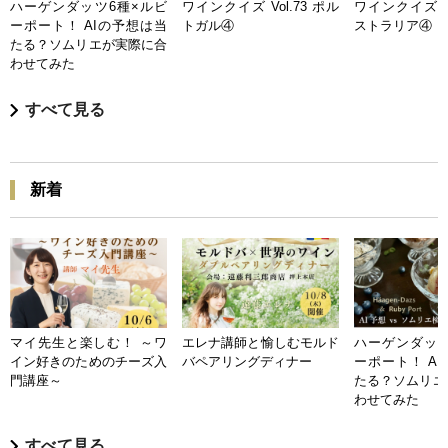
ハーゲンダッツ6種×ルビ
ワインクイズ Vol.73 ポル
ワインクイズ Vo
ーポート！ AIの予想は当
トガル④
ストラリア④
たる？ソムリエが実際に合
わせてみた
すべて見る
新着
マイ先生と楽しむ！ ～ワ
エレナ講師と愉しむモルド
ハーゲンダッツ
イン好きのためのチーズ入
バペアリングディナー
ーポート！ A
門講座～
たる？ソムリエ
わせてみた
すべて見る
************
• [WHAT YOU ARE ASKED TO DO]: Switch every occurrence of "すべて見る" to "もっと見る" in the text read from the pages above, changing nothing else, and give that text again without the pictures.

• [REPLY]:
ハーゲンダッツ6種×ルビ
ワインクイズ Vol.73 ポル
ワインクイズ Vo
ーポート！ AIの予想は当
トガル④
ストラリア④
たる？ソムリエが実際に合
わせてみた
もっと見る
新着
マイ先生と楽しむ！ ～ワ
エレナ講師と愉しむモルド
ハーゲンダッツ
イン好きのためのチーズ入
バペアリングディナー
ーポート！ A
門講座～
たる？ソムリエ
わせてみた
もっと見る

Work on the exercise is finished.